In one of the incidents shown above, the Assistant Police Prosecutor noted that “Practically every regulation In the Traffic Act has been broken”. In another incident, when the magistrate shook his head and said, "What will I ever do with you?" he quickly answered back: "How about we start a monthly account?".
Eldred was sadly taken by lung cancer on the 28th of June 1971 at Noosa Heads. Nancy, shown below in a beautiful photograph, passed away at Noosa on the 3rd of July 2000.
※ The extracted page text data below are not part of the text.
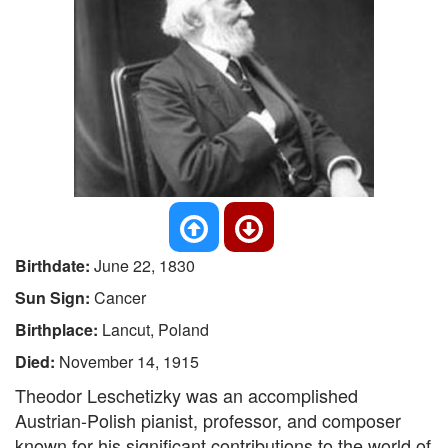
Birthdate:
June 22, 1830
Sun Sign:
Cancer
Birthplace:
Lancut, Poland
Died:
November 14, 1915
Theodor Leschetizky was an accomplished
Austrian-Polish pianist, professor, and composer
known for his significant contributions to the world of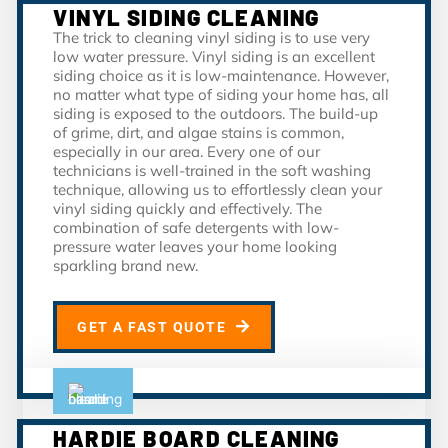
VINYL SIDING CLEANING
The trick to cleaning vinyl siding is to use very
low water pressure. Vinyl siding is an excellent
siding choice as it is low-maintenance. However,
no matter what type of siding your home has, all
siding is exposed to the outdoors. The build-up
of grime, dirt, and algae stains is common,
especially in our area. Every one of our
technicians is well-trained in the soft washing
technique, allowing us to effortlessly clean your
vinyl siding quickly and effectively. The
combination of safe detergents with low-
pressure water leaves your home looking
sparkling brand new.
GET A FAST QUOTE
HARDIE BOARD CLEANING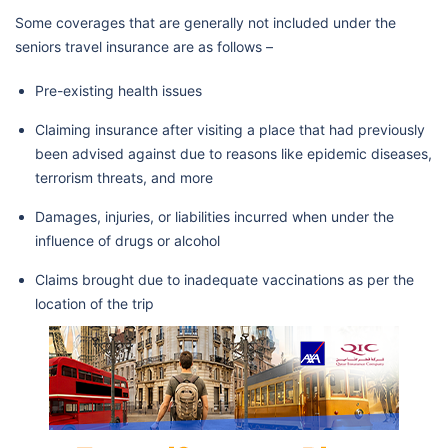
Some coverages that are generally not included under the
seniors travel insurance are as follows –
Pre-existing health issues
Claiming insurance after visiting a place that had previously
been advised against due to reasons like epidemic diseases,
terrorism threats, and more
Damages, injuries, or liabilities incurred when under the
influence of drugs or alcohol
Claims brought due to inadequate vaccinations as per the
location of the trip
Both Eldred and Nancy were recognised in a number of ways. Nancy, pictured right, was appointed a Member of the Order of Australia (AM) in June 1984 in recognition of services to Australian literature. The Canberra suburb of Franklin includes Nancy Cato Street. The Jubilee 150 Walkway is a series of one hundred and fifty bronze plaques set into the pavement of North Terrace, Adelaide. It was officially opened in December 1986 as part of the celebrations commemorating the 150th anniversary of the founding of the state of South Australia. The plaques contain the names and deeds of one hundred and seventy people who made major contributions to the founding and development of South Australia. The plaques are arranged in alphabetic order. Eldred’s plaque, shown above right is located between the Art Gallery Of South Australia and the University of Adelaide.